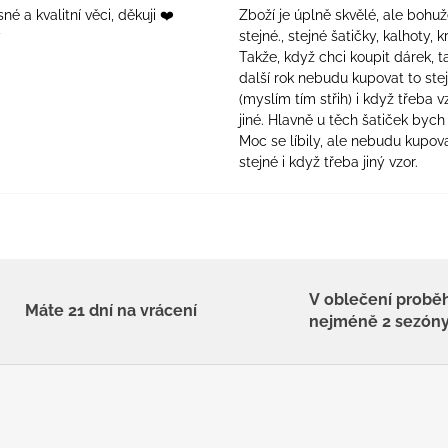
é a kvalitní věci, děkuji ❤️
Zboží je úplně skvělé, ale bohuž
ý
stejné., stejné šatičky, kalhoty, kr
Takže, když chci koupit dárek, t
další rok nebudu kupovat to ste
(myslím tím střih) i když třeba v
jiné. Hlavně u těch šatiček bych 
Moc se líbily, ale nebudu kupova
stejné i když třeba jiný vzor.
V oblečení probě
Máte 21 dní na vrácení
nejméně 2 sezón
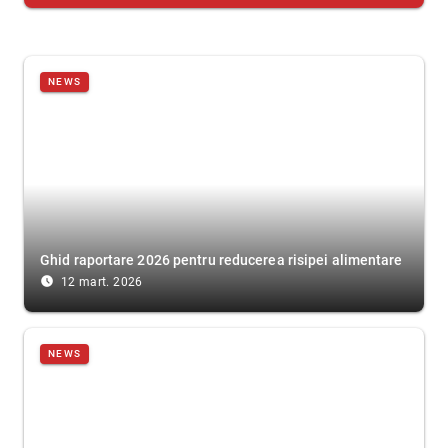
NEWS
Ghid raportare 2026 pentru reducerea risipei alimentare
access_time_filled
12 mart. 2026
NEWS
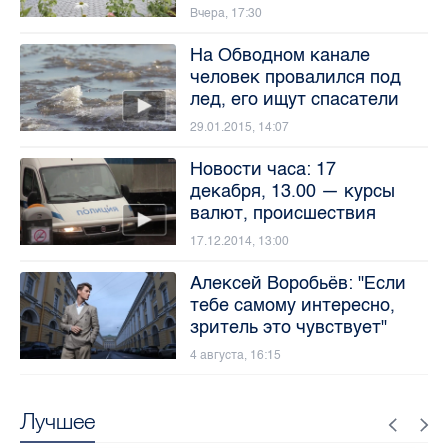
Вчера, 17:30
На Обводном канале
человек провалился под
лед, его ищут спасатели
29.01.2015, 14:07
Новости часа: 17
декабря, 13.00 — курсы
валют, происшествия
17.12.2014, 13:00
Алексей Воробьёв: "Если
тебе самому интересно,
зритель это чувствует"
4 августа, 16:15
Лучшее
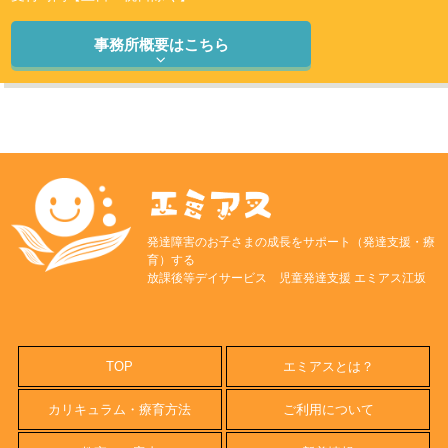
事務所概要はこちら
発達障害のお子さまの成長をサポート（発達支援・療
育）する
放課後等デイサービス 児童発達支援 エミアス江坂
TOP
エミアスとは？
カリキュラム・療育方法
ご利用について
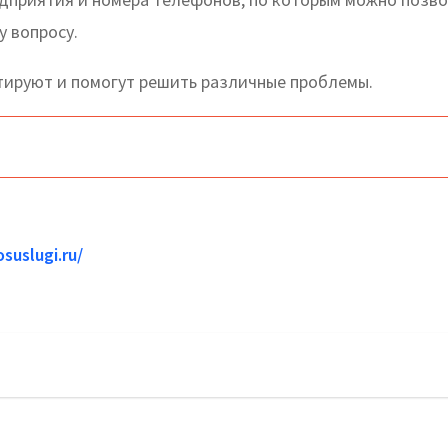
у вопросу.
ируют и помогут решить различные проблемы.
suslugi.ru/
циальный сайт, телефоны, адреса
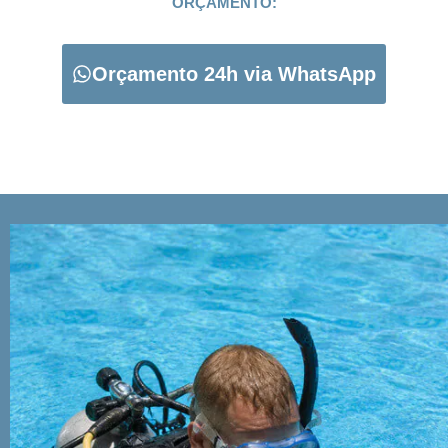
ORÇAMENTO:
Orçamento 24h via WhatsApp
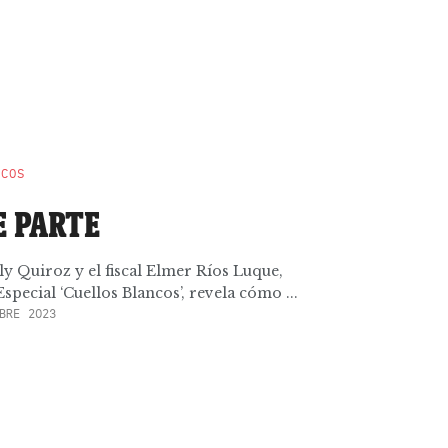
NCOS
E PARTE
ly Quiroz y el fiscal Elmer Ríos Luque,
pecial ‘Cuellos Blancos’, revela cómo ...
BRE 2023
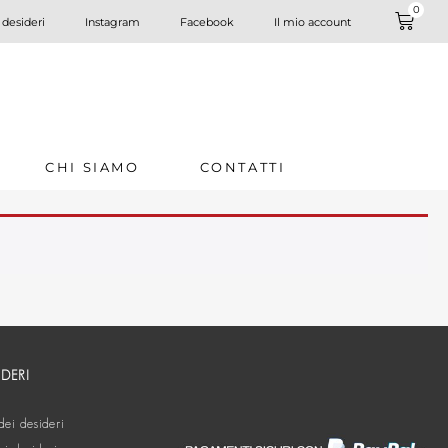
0
 desideri
Instagram
Facebook
Il mio account
CHI SIAMO
CONTATTI
IDERI
dei desideri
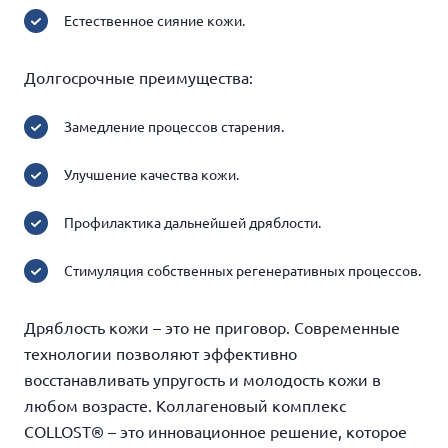
Естественное сияние кожи.
Долгосрочные преимущества:
Замедление процессов старения.
Улучшение качества кожи.
Профилактика дальнейшей дряблости.
Стимуляция собственных регенеративных процессов.
Дряблость кожи – это не приговор. Современные
технологии позволяют эффективно
восстанавливать упругость и молодость кожи в
любом возрасте. Коллагеновый комплекс
COLLOST® – это инновационное решение, которое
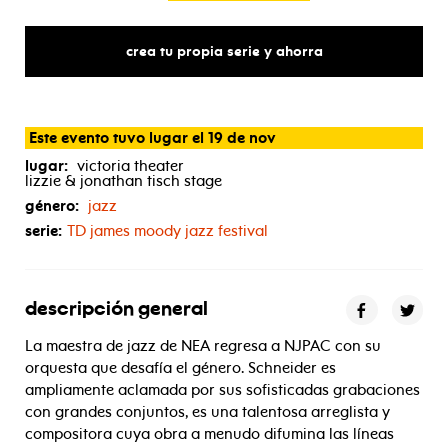
crea tu propia serie y ahorra
Este evento tuvo lugar el 19 de nov
lugar:
victoria theater
lizzie & jonathan tisch stage
género:
jazz
serie:
TD
james moody jazz festival
descripción general
La maestra de jazz de NEA regresa a NJPAC con su
orquesta que desafía el género. Schneider es
ampliamente aclamada por sus sofisticadas grabaciones
con grandes conjuntos, es una talentosa arreglista y
compositora cuya obra a menudo difumina las líneas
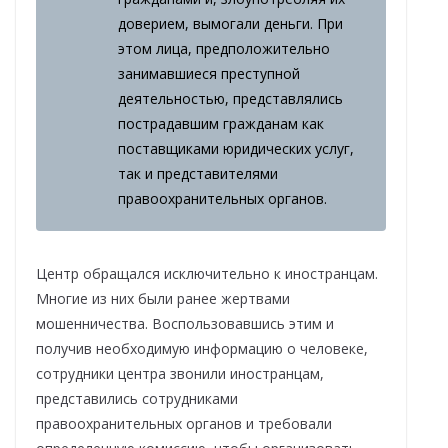
доверием, вымогали деньги. При
этом лица, предположительно
занимавшиеся преступной
деятельностью, представлялись
пострадавшим гражданам как
поставщиками юридических услуг,
так и представителями
правоохранительных органов.
Центр обращался исключительно к иностранцам.
Многие из них были ранее жертвами
мошенничества. Воспользовавшись этим и
получив необходимую информацию о человеке,
сотрудники центра звонили иностранцам,
представились сотрудниками
правоохранительных органов и требовали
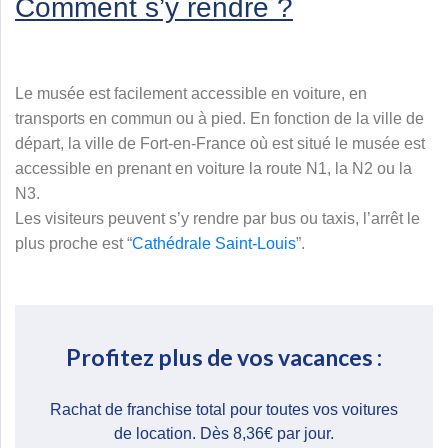
Comment s’y rendre ?
Le musée est facilement accessible en voiture, en
transports en commun ou à pied. En fonction de la ville de
départ, la ville de Fort-en-France où est situé le musée est
accessible en prenant en voiture la route N1, la N2 ou la
N3.
Les visiteurs peuvent s’y rendre par bus ou taxis, l’arrêt le
plus proche est “
Cathédrale Saint-Louis
”.
Profitez plus de vos vacances :​
Rachat de franchise total pour toutes vos voitures
de location. Dès 8,36€ par jour.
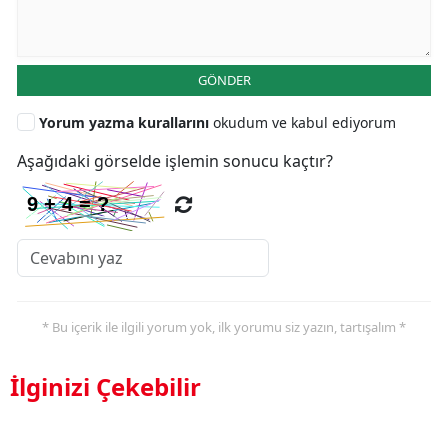
GÖNDER
Yorum yazma kurallarını
okudum ve kabul ediyorum
Aşağıdaki görselde işlemin sonucu kaçtır?
* Bu içerik ile ilgili yorum yok, ilk yorumu siz yazın, tartışalım *
İlginizi Çekebilir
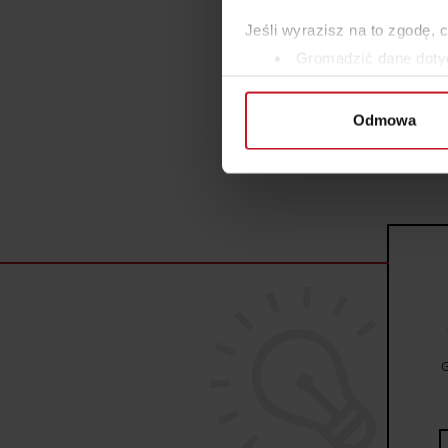
Jeśli wyrazisz na to zgodę, 
Gromadzić dane dotyc
Identyfikować Twoje u
wirtualny odcisk palca)
Odmowa
Dowiedz się więcej odnośnie
szczegółów
. W Deklaracji 
Wykorzystujemy pliki cookie 
ruch w naszej witrynie. Inf
reklamowym i analitycznym. 
uzyskanymi podczas korzysta
G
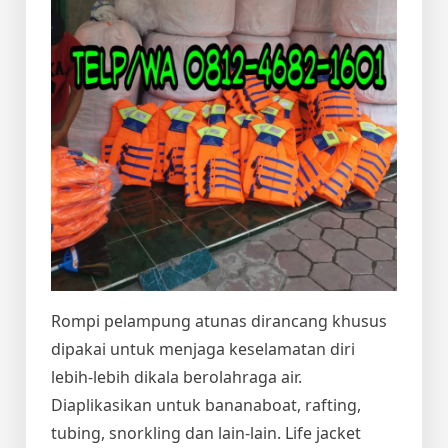
Rompi pelampung atunas dirancang khusus
dipakai untuk menjaga keselamatan diri
lebih-lebih dikala berolahraga air.
Diaplikasikan untuk bananaboat, rafting,
tubing, snorkling dan lain-lain. Life jacket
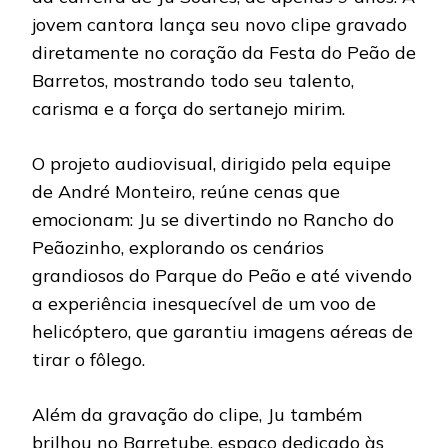
jovem cantora lança seu novo clipe gravado
diretamente no coração da Festa do Peão de
Barretos, mostrando todo seu talento,
carisma e a força do sertanejo mirim.
O projeto audiovisual, dirigido pela equipe
de André Monteiro, reúne cenas que
emocionam: Ju se divertindo no Rancho do
Peãozinho, explorando os cenários
grandiosos do Parque do Peão e até vivendo
a experiência inesquecível de um voo de
helicóptero, que garantiu imagens aéreas de
tirar o fôlego.
Além da gravação do clipe, Ju também
brilhou no Barretube, espaço dedicado às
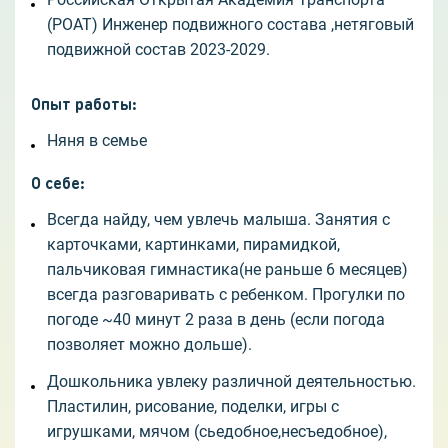
(РОАТ) Инженер подвижного состава ,нетяговый
подвижной состав 2023-2029.
Опыт работы
:
Няня в семье
О себе
:
Всегда найду, чем увлечь малыша. Занятия с
карточками, картинками, пирамидкой,
пальчиковая гимнастика(не раньше 6 месяцев)
всегда разговаривать с ребенком. Прогулки по
погоде ~40 минут 2 раза в день (если погода
позволяет можно дольше).
Дошкольника увлеку различной деятельностью.
Пластилин, рисование, поделки, игры с
игрушками, мячом (сьедобное,несъедобное),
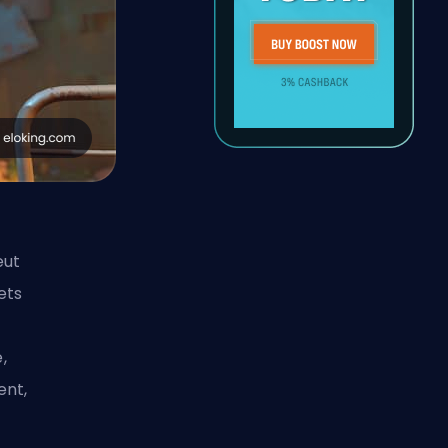
eut
ets
,
ent,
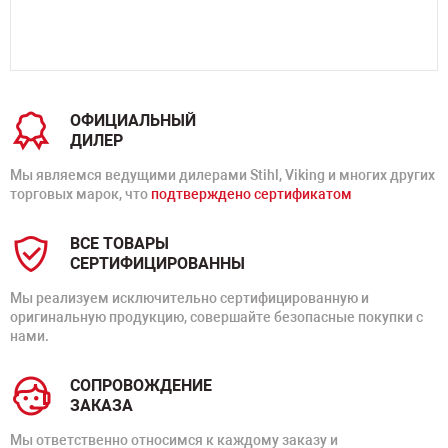
ОФИЦИАЛЬНЫЙ
ДИЛЕР
Мы являемся ведущими дилерами Stihl, Viking и многих других
торговых марок, что
подтверждено сертификатом
ВСЕ ТОВАРЫ
СЕРТИФИЦИРОВАННЫ
Мы реализуем исключительно сертифицированную и
оригинальную продукцию, совершайте безопасные покупки с
нами.
СОПРОВОЖДЕНИЕ
ЗАКАЗА
Мы ответственно относимся к каждому заказу и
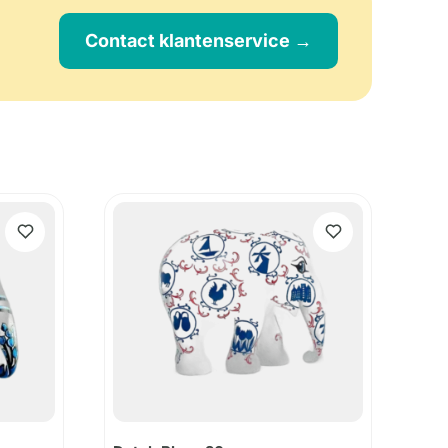
Contact klantenservice →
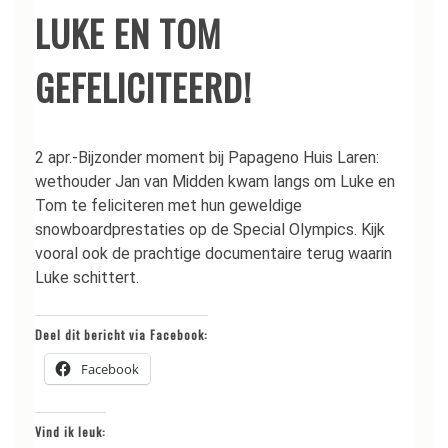
LUKE EN TOM
GEFELICITEERD!
2 apr.-Bijzonder moment bij Papageno Huis Laren:
wethouder Jan van Midden kwam langs om Luke en
Tom te feliciteren met hun geweldige
snowboardprestaties op de Special Olympics. Kijk
vooral ook de prachtige documentaire terug waarin
Luke schittert.
Deel dit bericht via Facebook:
Facebook
Vind ik leuk:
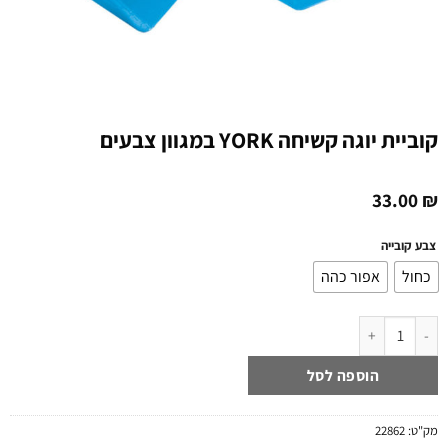
קוביית יוגה קשיחה YORK במגוון צבעים
33.00
₪
צבע קובייה
כחול
אפור כהה
כמות של קוביית יוגה קשיחה YORK במגוון צבעים
הוספה לסל
מק"ט:
22862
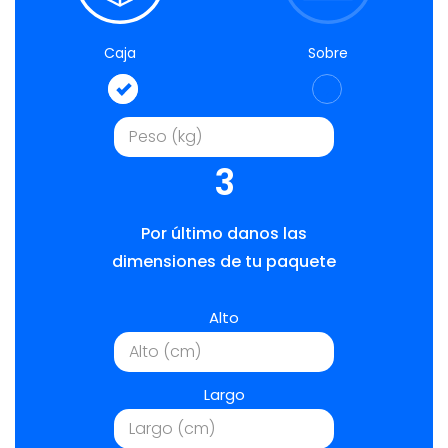
Caja
Sobre
3
Por último danos las
dimensiones de tu paquete
Alto
Largo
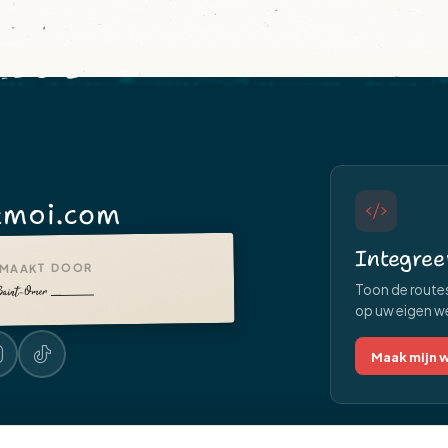
moi.com
Integree
EMAAKT DOOR
Toon de routes
op uw eigen web
Maak mijn 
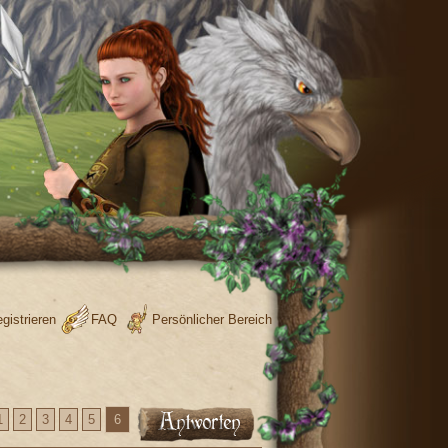
gistrieren
FAQ
Persönlicher Bereich
1
2
3
4
5
6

::::::

• [REQUIRED ACTION]: In the answer, include exactly the lines from the top of the entries through the line containing "29.01.2015, 14:07", and nothing else, not even the pictures.

• [ANSWER BOX]:
é a kvalitní věci, děkuji ❤️
Zboží je úplně skvělé, ale bohuž
ý
stejné., stejné šatičky, kalhoty, kr
Takže, když chci koupit dárek, t
další rok nebudu kupovat to ste
(myslím tím střih) i když třeba v
jiné. Hlavně u těch šatiček bych 
Moc se líbily, ale nebudu kupova
stejné i když třeba jiný vzor.
V oblečení probě
Máte 21 dní na vrácení
nejméně 2 sezón
NEWS
Ghid raportare 2026 pentru reducerea risipei alimentare
access_time_filled
12 mart. 2026
NEWS
Вчера, 17:30
На Обводном канале
человек провалился под
лед, его ищут спасатели
29.01.2015, 14:07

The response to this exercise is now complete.